Un simple cartucho de escopeta formado por 36 gramos de perdigón, un par de gramos de pólvora y un fulminante son suficientes para matar un conejo, una perdiz pero también a un ser humano. Cuando Miguel Delibes publicó el discurso de su toma de posesión del sillón que le otorgaron en la Academia de las Letras dijo que «en el mundo hay material bélico para matar a toda la humanidad»... Después de los años transcurridos, es posible que hoy el material bélico se haya doblado, con lo cual no solo 6.000 millones de seres humanos, sino el doble, pueden ser eliminados. Pero con esa desmesura nunca parece que se tenga suficiente y ahora abogamos por incrementar extraordinariamente el gasto en defensa, que no es otra cosa que seguir armándonos lo que en puridad supone un aporte belicista en los enormes arsenales que el ser humano ya posee. Pero fíjense en el siguiente ejemplo: si un país invierte miles de millones en aumentar su potencial defensivo y los otros países hacen lo mismo, estaremos igual que estábamos antes solo que con más armas que es lo mismo que decir con mayor peligro.
Y eso no nos lleva a estar más seguros; lo que sí estaremos es en un peligro mucho mayor. Fíjense que hace, como quien dice, cuatro días, que no sabíamos qué cosa era un dron y por eso tampoco los cohetes móviles cargados con letales explosivos. Ahora todo quisqui tiene drones y cohetes que pueden transportar de un lado a otro pero sobre todo drones cada vez más sofisticados, más letales, más destructivos. Que alguien me diga cuál ha sido la ventaja en comprar un arsenal de drones si ya los tienen todos los países. ¿Se ha parado usted a pensar lo que eso significa? Simplemente una mayor capacidad para matarnos los unos a los otros. Mientras tanto, craso error el creer que por tener esos ingenios bélicos se está más seguro. Otra cosa muy distinta sería tener la frontera guardada por miles de drones mientras los otros países seguían con el máuser decimonónico. Pero eso no es así. Por consiguiente, invertir millones en armamento no es más que aumentar el peligro a que un día a un iluminado le dé por armar una catástrofe monstruosa. Mejor nos luciría el pelo si actuásemos al revés, invirtiendo en destruir armas hasta llegar a la quijada del asno. Pero somos incapaces de vivir y dejar vivir. Como decía antes, siempre subyace el peligro del iluminado que tiene en el frontispicio de su innata peligrosidad una mente inestable.

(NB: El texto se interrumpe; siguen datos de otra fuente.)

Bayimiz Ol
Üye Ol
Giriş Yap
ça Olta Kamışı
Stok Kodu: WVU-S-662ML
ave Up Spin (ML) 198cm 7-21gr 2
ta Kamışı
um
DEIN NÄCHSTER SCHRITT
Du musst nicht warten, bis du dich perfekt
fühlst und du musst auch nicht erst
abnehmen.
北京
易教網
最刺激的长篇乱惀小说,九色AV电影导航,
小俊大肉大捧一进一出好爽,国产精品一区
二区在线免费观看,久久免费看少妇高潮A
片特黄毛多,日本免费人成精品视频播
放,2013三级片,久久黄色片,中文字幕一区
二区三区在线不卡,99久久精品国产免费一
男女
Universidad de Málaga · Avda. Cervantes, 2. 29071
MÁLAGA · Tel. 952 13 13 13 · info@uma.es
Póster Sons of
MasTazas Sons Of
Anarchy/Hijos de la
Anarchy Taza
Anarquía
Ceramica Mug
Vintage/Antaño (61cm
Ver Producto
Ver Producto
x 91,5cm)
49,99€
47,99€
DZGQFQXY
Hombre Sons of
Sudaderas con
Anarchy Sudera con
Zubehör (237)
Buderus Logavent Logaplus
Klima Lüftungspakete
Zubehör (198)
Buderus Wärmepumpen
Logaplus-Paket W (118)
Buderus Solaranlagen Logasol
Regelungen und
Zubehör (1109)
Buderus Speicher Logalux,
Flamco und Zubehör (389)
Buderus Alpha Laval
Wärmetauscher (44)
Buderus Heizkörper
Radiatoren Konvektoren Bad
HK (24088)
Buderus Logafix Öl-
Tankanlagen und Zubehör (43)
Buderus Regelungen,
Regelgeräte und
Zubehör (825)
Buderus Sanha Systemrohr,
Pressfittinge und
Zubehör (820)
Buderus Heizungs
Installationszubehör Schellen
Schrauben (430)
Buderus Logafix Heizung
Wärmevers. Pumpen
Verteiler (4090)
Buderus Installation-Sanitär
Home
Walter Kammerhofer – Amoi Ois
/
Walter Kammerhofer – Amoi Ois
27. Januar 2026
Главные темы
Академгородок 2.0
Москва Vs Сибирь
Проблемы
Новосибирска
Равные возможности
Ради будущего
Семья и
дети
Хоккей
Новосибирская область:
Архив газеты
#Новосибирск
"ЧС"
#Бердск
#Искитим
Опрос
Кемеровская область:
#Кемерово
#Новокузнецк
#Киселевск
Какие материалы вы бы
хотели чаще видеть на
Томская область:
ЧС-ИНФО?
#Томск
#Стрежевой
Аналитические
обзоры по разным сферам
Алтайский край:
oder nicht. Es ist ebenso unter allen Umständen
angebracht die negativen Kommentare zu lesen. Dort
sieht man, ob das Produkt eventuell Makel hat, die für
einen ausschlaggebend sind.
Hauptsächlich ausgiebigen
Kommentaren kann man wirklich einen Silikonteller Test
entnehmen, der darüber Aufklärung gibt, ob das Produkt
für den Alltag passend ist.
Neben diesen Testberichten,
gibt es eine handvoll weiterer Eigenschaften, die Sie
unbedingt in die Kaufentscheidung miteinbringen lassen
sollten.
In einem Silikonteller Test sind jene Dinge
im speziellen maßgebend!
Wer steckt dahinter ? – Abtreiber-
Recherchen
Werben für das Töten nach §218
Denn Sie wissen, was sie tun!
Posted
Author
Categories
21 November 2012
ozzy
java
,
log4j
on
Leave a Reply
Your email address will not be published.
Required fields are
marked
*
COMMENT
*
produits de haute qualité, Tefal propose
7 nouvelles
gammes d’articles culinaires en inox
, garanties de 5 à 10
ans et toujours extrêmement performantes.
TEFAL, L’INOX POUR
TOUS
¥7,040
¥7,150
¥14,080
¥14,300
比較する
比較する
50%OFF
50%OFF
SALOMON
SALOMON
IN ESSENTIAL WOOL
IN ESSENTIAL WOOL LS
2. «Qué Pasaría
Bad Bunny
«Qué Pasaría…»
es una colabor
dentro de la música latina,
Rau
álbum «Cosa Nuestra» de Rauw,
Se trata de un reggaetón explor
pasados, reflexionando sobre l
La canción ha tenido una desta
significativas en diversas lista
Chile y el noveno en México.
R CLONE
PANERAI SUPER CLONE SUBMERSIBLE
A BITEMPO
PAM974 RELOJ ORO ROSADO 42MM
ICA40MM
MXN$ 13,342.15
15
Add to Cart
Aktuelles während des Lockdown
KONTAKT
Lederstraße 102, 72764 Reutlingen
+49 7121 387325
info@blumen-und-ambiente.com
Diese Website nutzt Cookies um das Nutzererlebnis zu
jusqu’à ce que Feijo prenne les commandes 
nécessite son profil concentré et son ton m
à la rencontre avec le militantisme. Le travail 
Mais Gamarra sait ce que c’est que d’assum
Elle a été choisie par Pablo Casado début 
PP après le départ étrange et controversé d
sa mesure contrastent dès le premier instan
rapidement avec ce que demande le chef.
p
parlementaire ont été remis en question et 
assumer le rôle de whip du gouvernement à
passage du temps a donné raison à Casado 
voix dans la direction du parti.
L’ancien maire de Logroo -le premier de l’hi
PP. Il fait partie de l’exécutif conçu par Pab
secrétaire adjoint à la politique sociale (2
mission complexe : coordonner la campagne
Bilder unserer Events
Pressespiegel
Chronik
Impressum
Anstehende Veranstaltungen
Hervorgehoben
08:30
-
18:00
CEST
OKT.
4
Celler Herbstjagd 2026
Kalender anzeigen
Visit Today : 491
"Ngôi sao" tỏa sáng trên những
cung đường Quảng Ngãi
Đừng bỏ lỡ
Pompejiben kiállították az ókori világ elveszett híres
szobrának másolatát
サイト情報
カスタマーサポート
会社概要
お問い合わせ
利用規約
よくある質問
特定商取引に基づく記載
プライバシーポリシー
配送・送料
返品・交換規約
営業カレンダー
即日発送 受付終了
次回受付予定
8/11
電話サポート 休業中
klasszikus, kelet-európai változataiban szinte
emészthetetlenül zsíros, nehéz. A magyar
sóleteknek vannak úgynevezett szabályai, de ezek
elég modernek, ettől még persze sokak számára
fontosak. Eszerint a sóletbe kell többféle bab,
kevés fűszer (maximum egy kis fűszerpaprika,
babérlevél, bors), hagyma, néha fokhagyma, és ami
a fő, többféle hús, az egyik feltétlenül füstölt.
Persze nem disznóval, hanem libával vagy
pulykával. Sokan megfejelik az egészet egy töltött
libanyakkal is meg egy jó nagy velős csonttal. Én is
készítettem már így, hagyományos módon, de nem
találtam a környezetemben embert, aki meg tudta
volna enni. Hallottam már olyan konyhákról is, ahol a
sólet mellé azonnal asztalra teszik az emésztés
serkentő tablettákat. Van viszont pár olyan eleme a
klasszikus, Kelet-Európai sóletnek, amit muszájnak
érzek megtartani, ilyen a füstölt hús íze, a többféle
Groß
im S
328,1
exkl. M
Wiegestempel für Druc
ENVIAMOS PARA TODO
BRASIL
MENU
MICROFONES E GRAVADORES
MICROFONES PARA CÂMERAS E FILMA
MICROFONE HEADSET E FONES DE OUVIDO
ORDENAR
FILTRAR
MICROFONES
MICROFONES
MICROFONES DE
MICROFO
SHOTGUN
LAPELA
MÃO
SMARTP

Aumentar los arsenales de material bélico es, se diga lo que se diga, un ejercicio peligroso porque esos arsenales llevan acuñados la destrucción, la miseria y la muerte. Jinetes del Apocalipsis que nunca han dejado de acompañar el torpe devenir del ser humano desde los bíblicos días en que Caín, como única arma, utilizó una quijada de asno, aunque con el efecto causado también se puede afirmar que aquella quijada de asno fue la primera arma de destrucción masiva pues se cargó a buena parte de la humanidad de aquellos días.
Bastante antes de Atapuerca, aquellos primitivos de las cavernas ya se percataron que lo de la quijada de asno no pasaba de ser, como arma, nada rebozado con menos pero tenía futuro ¡y tanto! Así hemos llegado a la desazón de tener almacenadas dios sabe cuántas y dónde armas de destrucción masiva. Una vergüenza que fue utilizada contra la población indefensa, armas capaces de una tacada de destruir ciudades enteras matando a miles de personas y dejando otras tantas con secuelas terribles de por vida. Eso sucede como consecuencia de estar armados hasta la pura paranoia. Caín empezó el melón de la agresión mortal y ya no hemos parado en la industria de sofisticar la quijada de asno.